出所:https://prtimes.jp/main/html/
rd/p/000000032.000005095.html

オンラインビデオ通話でゴディバの店員からマンツーマンでの接客が受けられる「リモートショッピング」を導入している。全国18店舗の専用サイトからアクセスして利用可能で、アプリのダウンロードなどは必要ない。

リモートショッピングのほか、来店前に商品を予約して店舗で受け取れるモバイルオーダーや、オンラインショップで1粒ずつチョコレートが購入できるサービス、毎月おすすめチョコレートが届くサブスクサービスなども導入されている。

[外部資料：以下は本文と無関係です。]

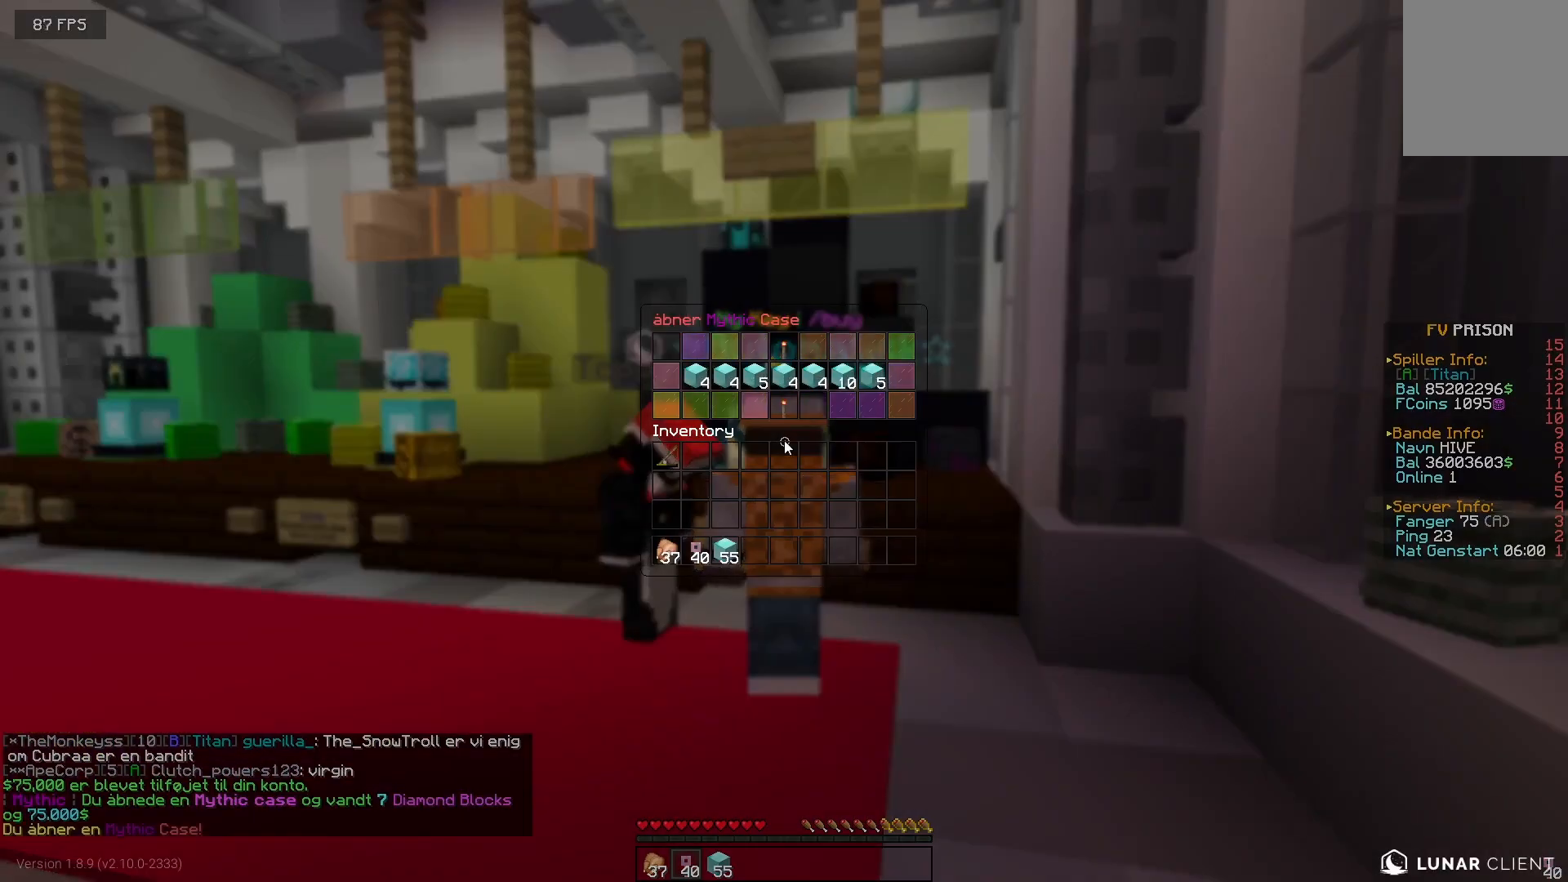
{"keys": [], "mouse": [], "events": []}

リモート接客はニューノーマル時代の接客方式として期待されている

オンライン環境があれば遠隔地の顧客へ接客の提供をできるのが、リモート接客のメリットだ。非対面・非接触での接客方式としても注目されている。リモート接客には方式もさまざまにあるため、取扱い商品や業種、顧客に合ったものを導入するのが重要だ。今後もリモート接客は新しい接客方式として拡大していくことが予想される。